Thank heavens for veteran US soldier Carver (Lee Majors), who is keen to get the troubled ex troop back into some sort of normal life.
However, when Carver is murdered (which comes as a shock to absolutely nobody), Burton and the ex-army Renegades band together to protect his daughter Judy (Patsy Kensit), and exact revenge on those responsible… a vicious international drug gang, led by the fearsome Goram (Louis Mandylor).
In the interests of transparency, I did spend a day on set, and filmed a scene with Majors. I even get a credit (Bar Patron 1 – #bucket list uptick), but I’m not in the movie, so that makes giving an honest opinion a lot easier.
“Rarely a dull moment”
First up, the casting is excellent. I’ve long been a fan of Lock, Stock’s Nick Moran, and great to see him as part of a terrific ensemble. Ian Ogilvy is smoothness personified as Peck, though swearing is not big or clever ‘Sir’ Ian (it’s only a matter of time); Octogenarian Billy Murray (more energy than an 18 year old) has a ball as the one-eyed crossbow-wielding pensioner Woody, as does Paul Barber as Harris, who adds that Scouse wit we associate with Only Fools and Horses. But I’d forgotten he was in the daddy of British gangster flicks, The Long Good Friday. And while Renegades is obviously not in the same league as that movie – few films are – it gets a lot right.

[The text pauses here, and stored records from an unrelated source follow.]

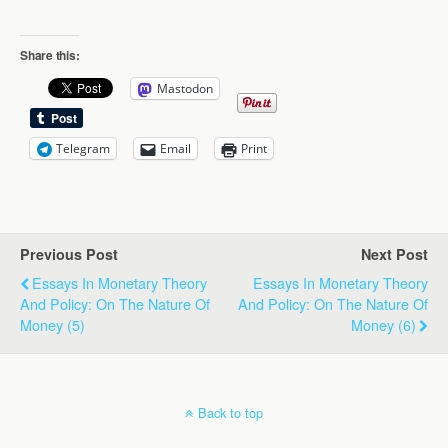
Share this:
Mastodon
Telegram
Email
Print
Previous Post
Next Post
Essays In Monetary Theory
Essays In Monetary Theory
And Policy: On The Nature Of
And Policy: On The Nature Of
Money (5)
Money (6)
Back to top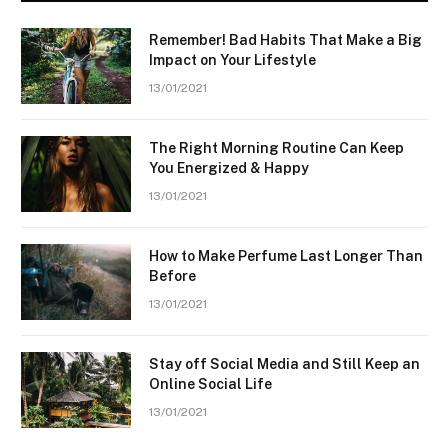
Remember! Bad Habits That Make a Big
Impact on Your Lifestyle
13/01/2021
The Right Morning Routine Can Keep
You Energized & Happy
13/01/2021
How to Make Perfume Last Longer Than
Before
13/01/2021
Stay off Social Media and Still Keep an
Online Social Life
13/01/2021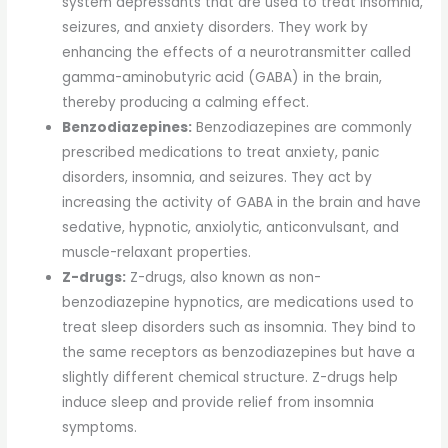
system depressants that are used to treat insomnia,
seizures, and anxiety disorders. They work by
enhancing the effects of a neurotransmitter called
gamma-aminobutyric acid (GABA) in the brain,
thereby producing a calming effect.
Benzodiazepines:
Benzodiazepines are commonly
prescribed medications to treat anxiety, panic
disorders, insomnia, and seizures. They act by
increasing the activity of GABA in the brain and have
sedative, hypnotic, anxiolytic, anticonvulsant, and
muscle-relaxant properties.
Z-drugs:
Z-drugs, also known as non-
benzodiazepine hypnotics, are medications used to
treat sleep disorders such as insomnia. They bind to
the same receptors as benzodiazepines but have a
slightly different chemical structure. Z-drugs help
induce sleep and provide relief from insomnia
symptoms.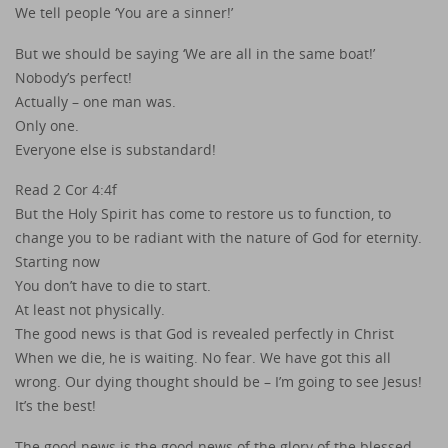
We tell people ‘You are a sinner!’
But we should be saying ‘We are all in the same boat!’
Nobody’s perfect!
Actually – one man was.
Only one.
Everyone else is substandard!
Read 2 Cor 4:4f
But the Holy Spirit has come to restore us to function, to
change you to be radiant with the nature of God for eternity.
Starting now
You don’t have to die to start.
At least not physically.
The good news is that God is revealed perfectly in Christ
When we die, he is waiting. No fear. We have got this all
wrong. Our dying thought should be – I’m going to see Jesus!
It’s the best!
The good news is the good news of the glory of the blessed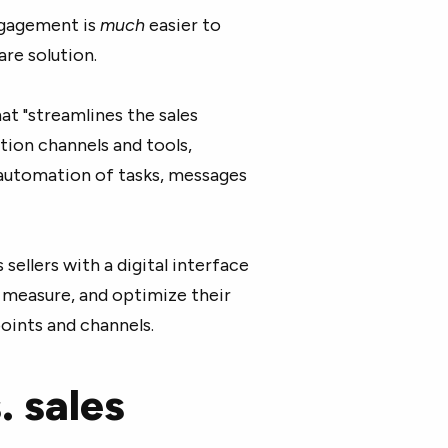
engagement is
much
easier to
re solution.
hat "streamlines the sales
ion channels and tools,
automation of tasks, messages
ellers with a digital interface
, measure, and optimize their
oints and channels.
 sales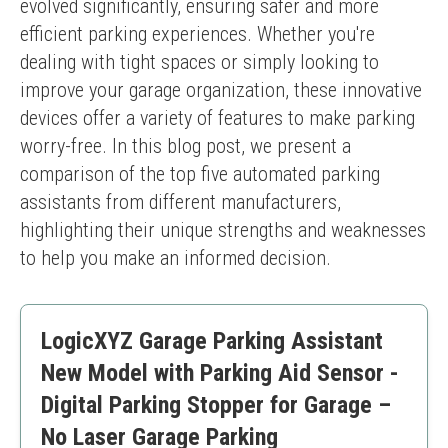
evolved significantly, ensuring safer and more 
efficient parking experiences. Whether you're 
dealing with tight spaces or simply looking to 
improve your garage organization, these innovative 
devices offer a variety of features to make parking 
worry-free. In this blog post, we present a 
comparison of the top five automated parking 
assistants from different manufacturers, 
highlighting their unique strengths and weaknesses 
to help you make an informed decision.
LogicXYZ Garage Parking Assistant
New Model with Parking Aid Sensor -
Digital Parking Stopper for Garage –
No Laser Garage Parking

Okay, the scene ‘between’ Ogilvy and Danny Trejo would have been better as a Zoom call, and Michael Paré’s world-weary Stateside associate Donovan needed to inject a lot more energy into his scene; he literally phones it in. But Renegades ticks over, and director Daniel Zirilli (who grants himself a cameo at the end) ensures there’s rarely a dull moment; the 90-plus minute run time is ideal for a nuts-and-bolts revenge thriller like this.
Jeanine Nerissa Sothcott (genuinely fabulous person) and Stephanie Beacham lend able support as screen plod trying to crack the case, while no doubt adding valuable exposition to those struggling to keep up. (It’s as easy as ABC, so no worries on that count).
A shame there’s a huge lack of tension. The heroes never really feel like they’re in danger of dying, or are maybe so immune to fear that they just laugh off all of the bullets flying in their direction.
I could also have done without that eponymous title theme, which may be one of the most annoying since Universal Soldier’s ‘Body Count’, but as a Friday night diversion with a few beers and a take out, it will definitely take your mind off the rubbish weather and even worse news.
Okay, it won’t win any Baftas for Best Film, nor was it meant to. What it was meant to do, aside from make cash, obviously, was appeal to movie fans the world over who love fun action movies and great actors, including the iconic Lee Majors; he steals every minute of his all-too-brief appearance.
Comparisons with Red and The Expendables movies are inevitable, and I’ve a lot of time for films which feature seasoned protagonists. So while Renegades might not be the masterpiece I’d hoped for over the last 18 months of waiting, I’m guessing a potential sequel with those winning leads will deliver a more impressive escape from the real world. Or failing that, Jonathan Sothcott’s Shogun Films should stick a camera in front of Moran, Ogilvy, Majors, Barber and Murray in a pub for 90 minutes reflecting on their amazing careers and I’ll happily watch that instead.
So, a good start, but let’s have Judy Carver kidnapped for the sequel; Lee Majors’ twin brother seeking vengeance, and a bigger role for Bar Patron 1. Showed a lot of promise that bloke.